Straight Cash – The Conclusion
- If you don’t have money, you can’t spend it – that sounds horribly simple, but carrying multiple credit cards means I have thousands of “dollars” the credit card companies are willing to loan me hoping to get 20% interest on it at my disposal at any time. What usually kills my budget aren’t $5, $10 incidentals – it’s the big ticket items ($50 or more), and during the month, since I didn’t carry more than $30/$40 at a time unless I had a plan to purchase something specific, not having credit cards available forced me to stay within my budget. Additionally, I’m a far more compulsive shopper than my wife: she almost never says, “Oh, btw, I bought this today.” Me, that’s a frequent statement, which I usually justify with “b/c it was on sale!” Finances can be a contentious issue in a marriage, and the cash challenge encouraged me to consult my wife prior to making a significant purchase, rather than after.
- Credit cards are a necessary evil – when we booked our stay in Ocean City, I needed to provide a credit card number to hold our reservation. Though I paid for the reservation in cash upon arrival, we probably wouldn’t have been able to lock-in the deal we got without the credit card. We get our gas at Sam’s Club and they only take credit cards at the pumps.
- Cash is KING for group dining – does this situation sound familiar? : you’re having a great time out with friends, then the check comes and everyone has to whip out their credit cards, write the last 4 numbers of their cards on the check along w/ the amount they want on it. Some people include the tip on that amount; others don’t. Some people pay cash. Of course all of this is given to a sucker one person who whips out their calculator on their cell phone and begins to crunch numbers. Inevitably, that person will shout out, “Hey! We’re $xx short!” and everyone has to pitch in another dollar or two. The $xx short is a function of the number of people in the group – I’m still working out the proof and specifics for the Distributive Tightwad Property, but it’s safe to say it’s an exponential function. For example, if you have a group of 10 and a $100 bill, you’ll be short $10, but if you have a group of 20 with a $200 bill, you’ll be short $40. Age is also a factor, so if you have a group of 10 under the age of 20 w/ a $100 bill, you’ll be short $50. That being said, having cash for once made things awfully convenient. But it also made it annoying when everyone was asked to chip in more $ and of course, none of the credit card people want to adjust their amounts.
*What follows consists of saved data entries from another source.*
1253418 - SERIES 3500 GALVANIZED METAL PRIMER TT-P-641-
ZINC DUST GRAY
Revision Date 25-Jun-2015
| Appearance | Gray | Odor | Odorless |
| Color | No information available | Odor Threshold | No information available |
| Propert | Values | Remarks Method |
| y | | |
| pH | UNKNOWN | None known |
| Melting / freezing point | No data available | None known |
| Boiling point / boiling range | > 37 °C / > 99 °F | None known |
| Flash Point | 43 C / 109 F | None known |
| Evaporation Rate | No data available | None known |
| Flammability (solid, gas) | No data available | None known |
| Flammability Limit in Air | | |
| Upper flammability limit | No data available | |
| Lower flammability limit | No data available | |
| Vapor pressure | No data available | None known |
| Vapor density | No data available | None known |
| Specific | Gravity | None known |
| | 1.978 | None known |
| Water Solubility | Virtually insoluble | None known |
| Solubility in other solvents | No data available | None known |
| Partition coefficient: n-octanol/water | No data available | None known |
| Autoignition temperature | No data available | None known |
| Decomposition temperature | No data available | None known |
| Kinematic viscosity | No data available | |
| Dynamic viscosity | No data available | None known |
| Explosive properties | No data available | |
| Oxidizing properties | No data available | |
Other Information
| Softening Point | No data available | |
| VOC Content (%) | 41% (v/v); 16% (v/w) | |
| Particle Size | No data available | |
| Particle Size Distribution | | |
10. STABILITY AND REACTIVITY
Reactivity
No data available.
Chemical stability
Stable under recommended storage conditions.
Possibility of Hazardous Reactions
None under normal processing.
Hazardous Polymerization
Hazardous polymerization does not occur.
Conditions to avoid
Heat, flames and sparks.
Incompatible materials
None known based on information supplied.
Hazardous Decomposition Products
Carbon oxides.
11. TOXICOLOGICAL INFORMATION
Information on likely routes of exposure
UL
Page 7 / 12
- Bricks and Mortar = suck! Traffic, traffic in the parking lot, insane lines, inept customer service, store employees who know probably less than I do about where certain merchandise is located, store uniforms so undifferentiated that I walk up to anyone in a polo shirt for help, grumpy people, kids who are on leashes who are still managing to run amok, customer service people who think you’re a criminal when you bring something in for a return even with a receipt, etc…remind me why I love online shopping so much.
- I sure do miss the days when I used to have Chevy Chase Bank and you could find an ATM pretty much anywhere. Although I don’t miss running to the bank, scouring my ash tray for $4 in coins to meet the monthly checking fee when I was a poor college student.
So can yes folks, it is possible to live without your credit card, but it sure is inconvenient. But with credit card companies changing their terms so frequently these days, I think we’re going to minimize our card usage as much as possible. If you’re considering cutting up your cards without closing the account, be aware that some companies may be instituting inactivity fees, so you may have to start reading over correspondence from your credit card companies that say, “Important Changes to Your Account” rather than simply throwing them away – even if you use credit responsibly.